Political observers say the AIADMK’s promise shows it is apprehensive about its alliance with the BJP costing it the votes of religious minorities in an election that could be a close contest.

This is the first assembly election to be held after both the major Dravidian parties lost their iconic leaders – Jayalalithaa of the AIADMK and M Karunanidhi of the Dravida Munnetra Kazhagam. Tamil Nadu remains a duopoly despite their deaths, largely because the two parties have retained their organisational might and there is no viable alternative in sight to challenge them.

In 2016, the difference between the AIADMK and DMK fronts was just over 1% votes.

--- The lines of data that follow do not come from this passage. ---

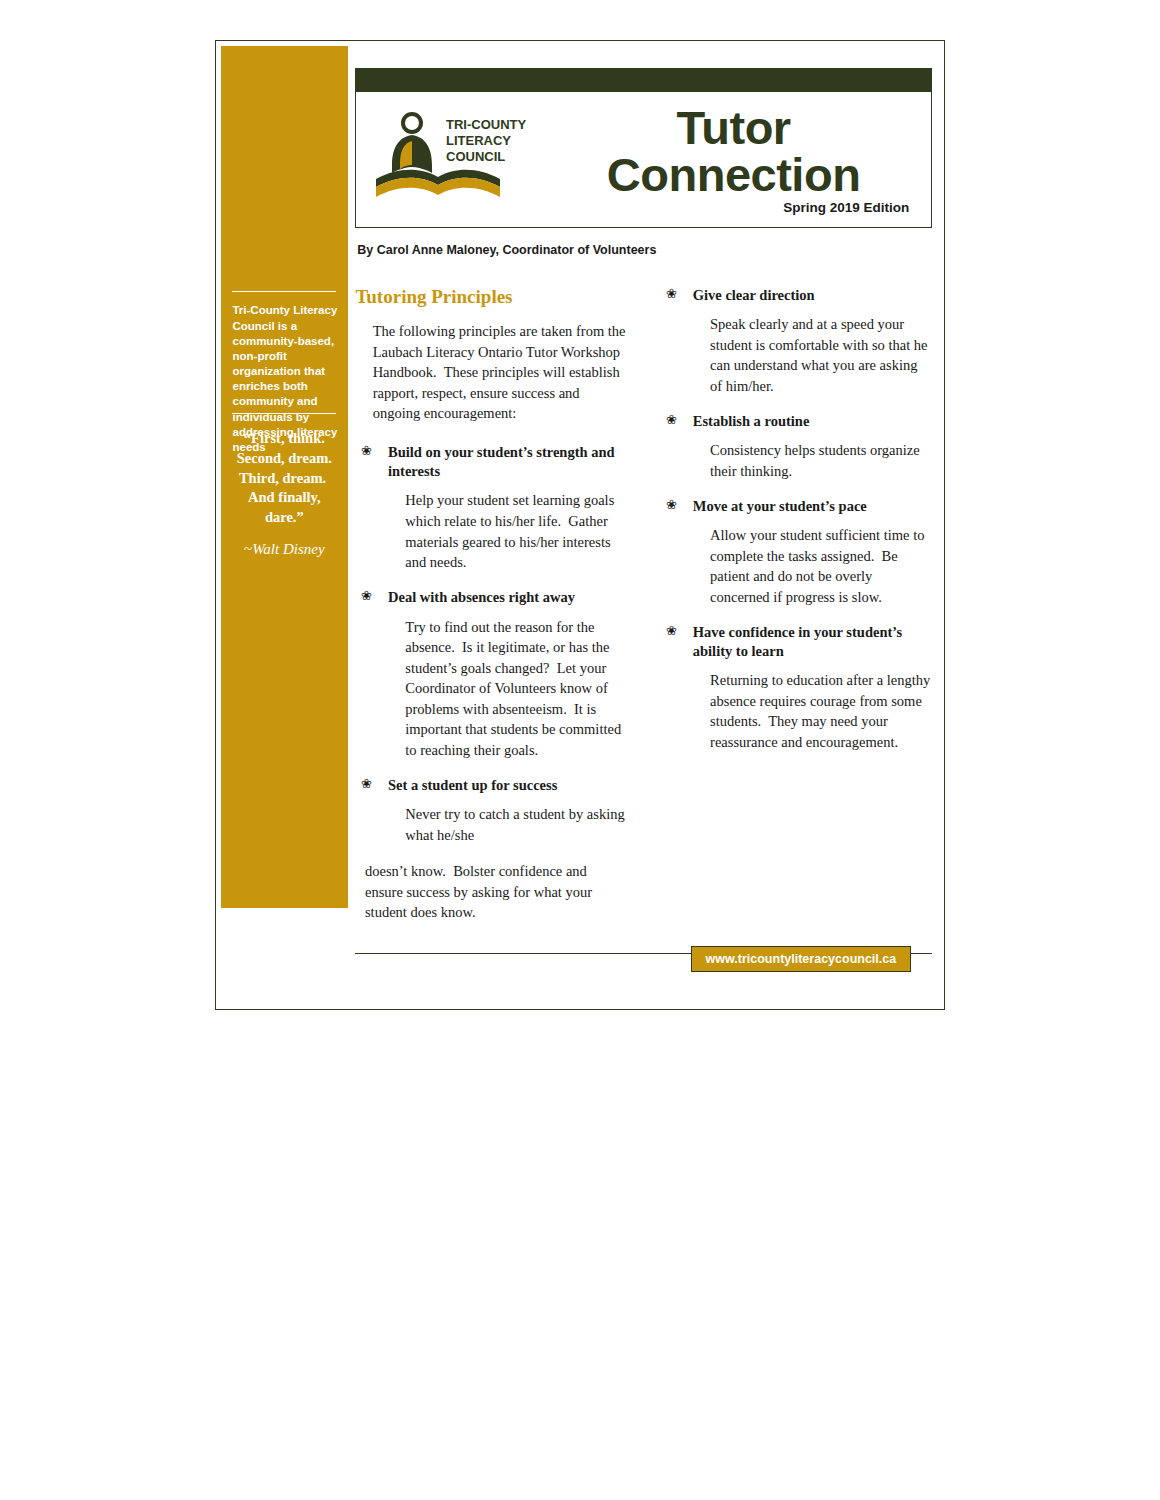Tri-County Literacy Council is a community-based, non-profit organization that enriches both community and individuals by addressing literacy needs
“First, think. Second, dream. Third, dream. And finally, dare.”
~Walt Disney
TRI-COUNTY LITERACY COUNCIL
Tutor Connection
Spring 2019 Edition
By Carol Anne Maloney, Coordinator of Volunteers
Tutoring Principles
The following principles are taken from the Laubach Literacy Ontario Tutor Workshop Handbook. These principles will establish rapport, respect, ensure success and ongoing encouragement:
Build on your student’s strength and interests
Help your student set learning goals which relate to his/her life. Gather materials geared to his/her interests and needs.
Deal with absences right away
Try to find out the reason for the absence. Is it legitimate, or has the student’s goals changed? Let your Coordinator of Volunteers know of problems with absenteeism. It is important that students be committed to reaching their goals.
Set a student up for success
Never try to catch a student by asking what he/she
doesn’t know. Bolster confidence and ensure success by asking for what your student does know.
Give clear direction
Speak clearly and at a speed your student is comfortable with so that he can understand what you are asking of him/her.
Establish a routine
Consistency helps students organize their thinking.
Move at your student’s pace
Allow your student sufficient time to complete the tasks assigned. Be patient and do not be overly concerned if progress is slow.
Have confidence in your student’s ability to learn
Returning to education after a lengthy absence requires courage from some students. They may need your reassurance and encouragement.
www.tricountyliteracycouncil.ca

In the event of another close contest, the votes of religious minorities could be decisive. Together, Muslims and Christians in Tamil Nadu are believed to constitute about 10% of votes.

This is what makes the BJP a burden for the AIADMK alliance – it forces the party to start the elections on the backfoot with a substantial vote deficit. To counter this, it has made a last-minute turnaround on the Citizenship Amendment Act.

CAA and TN Muslims

But the gambit does not seem to be working.

Within hours of the AIADMK announcing the promise, BJP leaders had made it clear that the amendments to the citizenship law will not be revoked. CT Ravi, the party in-charge for Tamil Nadu for the Assembly elections, said his party was not consulted about the promise. He restated the BJP’s commitment to implement the citizenship law.

In Triplicane, many voters cited Ravi’s statement to argue that AIADMK had no power to do anything about the citizenship law, given that the BJP currently has an overwhelming majority in Parliament and is not dependent on the AIADMK to retain power.

Mohammad Nasurullah, who runs an antique clocks repair shop in the locality, said people have come to take last-minute poll promises with a pinch of salt. “Frankly, I do not give much importance to these promises. Irrespective of the party that makes the promise, much of it are impossible to implement.”

In Manali, another locality in Chennai, Mohammad Sajjad, a 35-year-old who works in Dubai and has come to Chennai on vacation to vote, said had the AIADMK stood up to the BJP in Parliament against the Citizenship Amendment Act, Muslims in Tamil Nadu would have rallied behind the party. In fact, he said he would have been happy even if the party had just abstained from voting.

“They could have just remained silent about the CAA,” Sajjad said. “What they have said [in the manifesto] frustrates us even more because we know it is not possible.”

Mohammad Nasurullah runs an antique watch repair shop in Triplicane in Chennai.

Minority votes

Kombai Anwar, historian and documentary maker, said majority of Tamil Nadu Muslims have traditionally backed the DMK. However, Jayalalithaa did manage to pull some of the Muslim votes towards the AIADMK in her third term as chief minister in 2011-’16.

“In her first two terms in 1991 and 2001, she took decisions that were considered anti-minority in nature,” he said. For example, Jayalalithaa passed an anti-conversion law in 2003. “But when she came back to power in 2011, I think she made a conscious effort to reach out to the Muslims.”

But with the AIADMK now in the BJP alliance, it may have squandered whatever minority votes Jayalalithaa was able to pull from the DMK.

Anwar added that it was not just about Muslims but also Christians that should bother the AIADMK. “Unlike in Kerala where local politics sometimes pits Muslims and Christians in opposite camps, in Tamil Nadu this has not happened,” he said. “We have to see whether the AIADMK and the BJP are able to overcome this deficit from elsewhere.”